Lines excerpted from a collection
+ + + + +
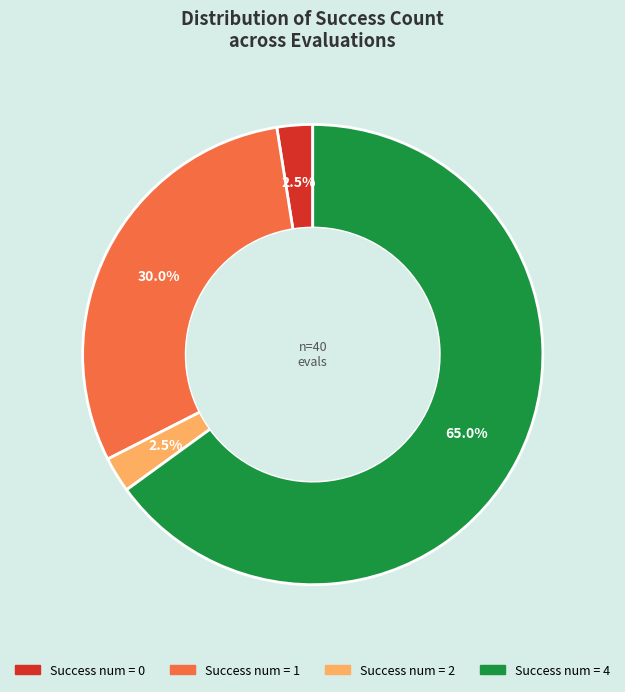

Is there a majority slice in this chart?

Yes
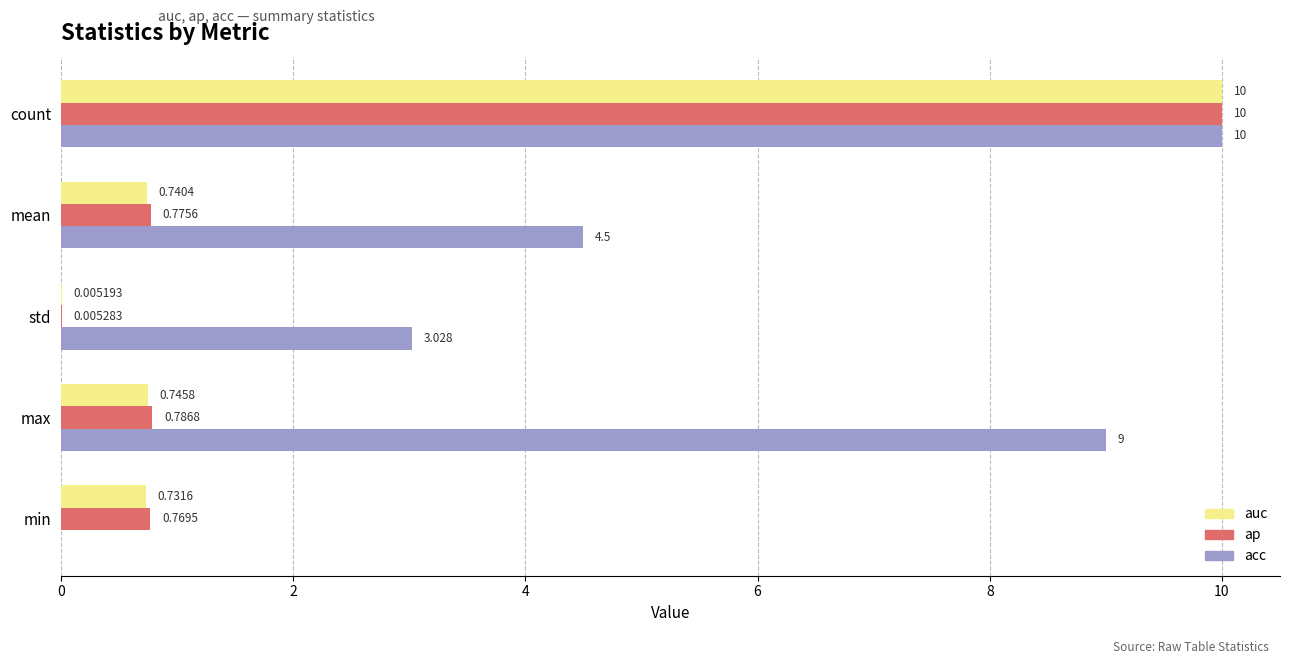

Which series changed the most between max and min?

acc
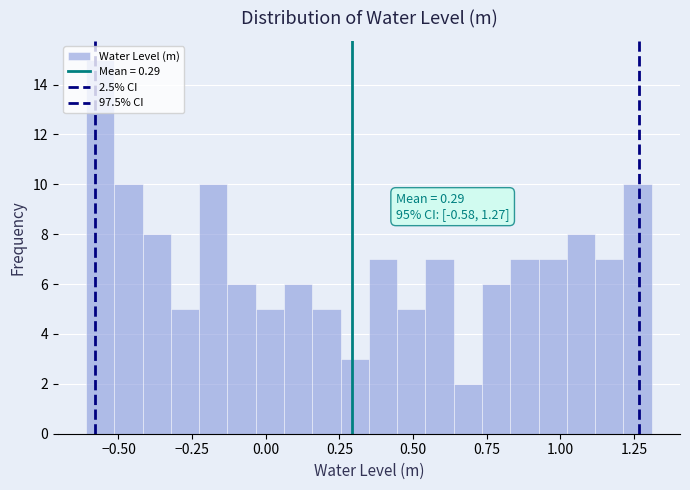

Around what value on the x-axis is the tallest bar? Give the approximate position of its centre, as read against the axis.

-0.55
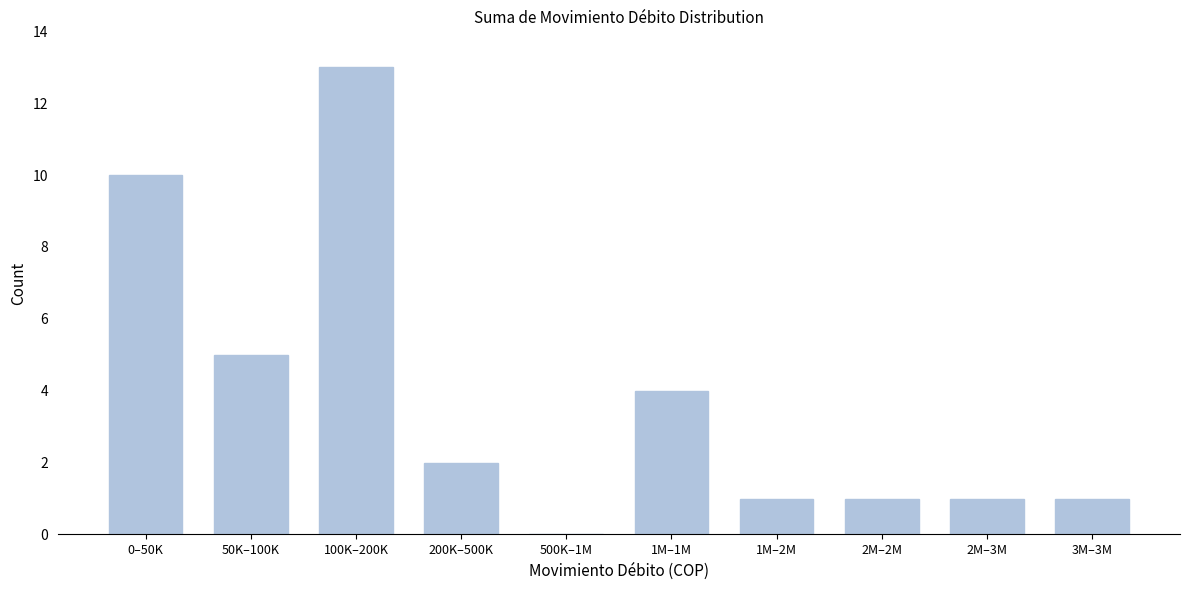

Reading right to left, list all the values displayed in this chart.

3M–3M=1	2M–3M=1	2M–2M=1	1M–2M=1	1M–1M=4	500K–1M=0	200K–500K=2	100K–200K=13	50K–100K=5	0–50K=10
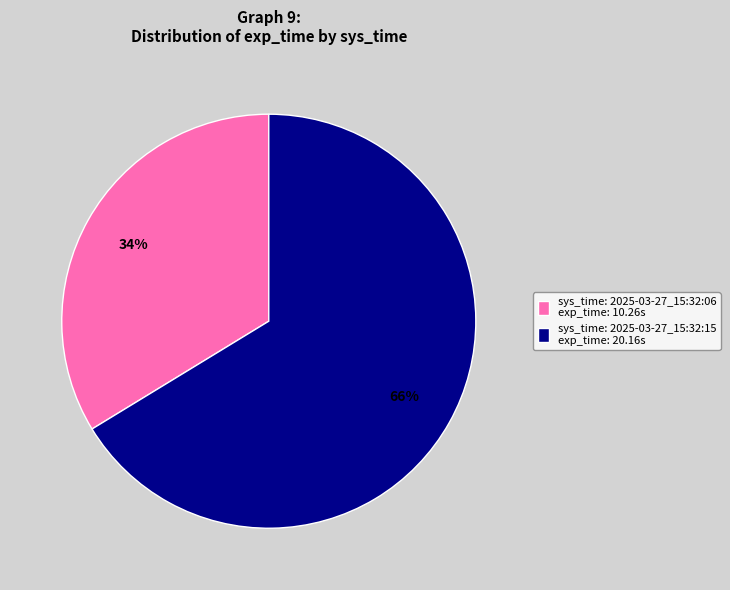

To the nearest percent, what is the combined percentage of sys_time: 2025-03-27_15:32:06 exp_time: 10.26s and sys_time: 2025-03-27_15:32:15 exp_time: 20.16s?

100%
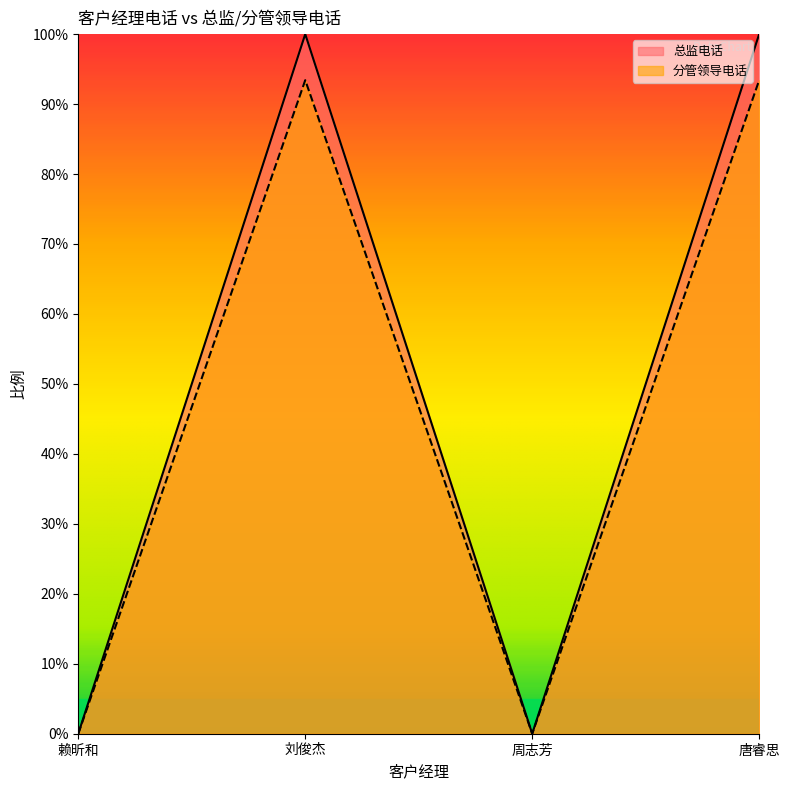

Where is 分管领导电话 nearest to the value 0?

赖昕和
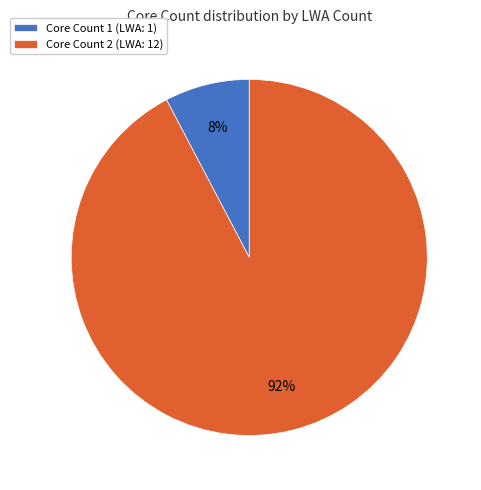

Between Core Count 2 (LWA: 12) and Core Count 1 (LWA: 1), which is larger?

Core Count 2 (LWA: 12)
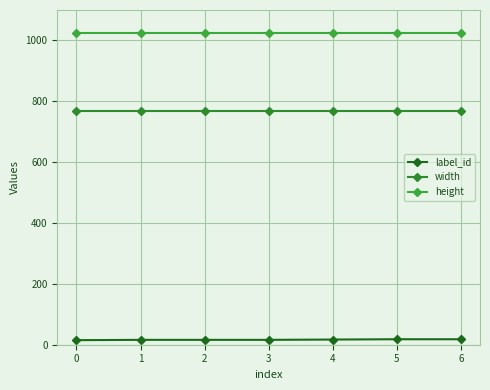

How many lines are shown in the chart?

3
+ + + + +
[What you will do]: Could you quote the lines word for word, starting at the line that contains "Reading right to" and continuing through the last of them, with the pictures left out?

[Solution to this problem]:
Reading right to left, list all the values displayed in this chart.

3M–3M=1	2M–3M=1	2M–2M=1	1M–2M=1	1M–1M=4	500K–1M=0	200K–500K=2	100K–200K=13	50K–100K=5	0–50K=10

To the nearest percent, what is the combined percentage of sys_time: 2025-03-27_15:32:06 exp_time: 10.26s and sys_time: 2025-03-27_15:32:15 exp_time: 20.16s?

100%

Where is 分管领导电话 nearest to the value 0?

赖昕和

Between Core Count 2 (LWA: 12) and Core Count 1 (LWA: 1), which is larger?

Core Count 2 (LWA: 12)

How many lines are shown in the chart?

3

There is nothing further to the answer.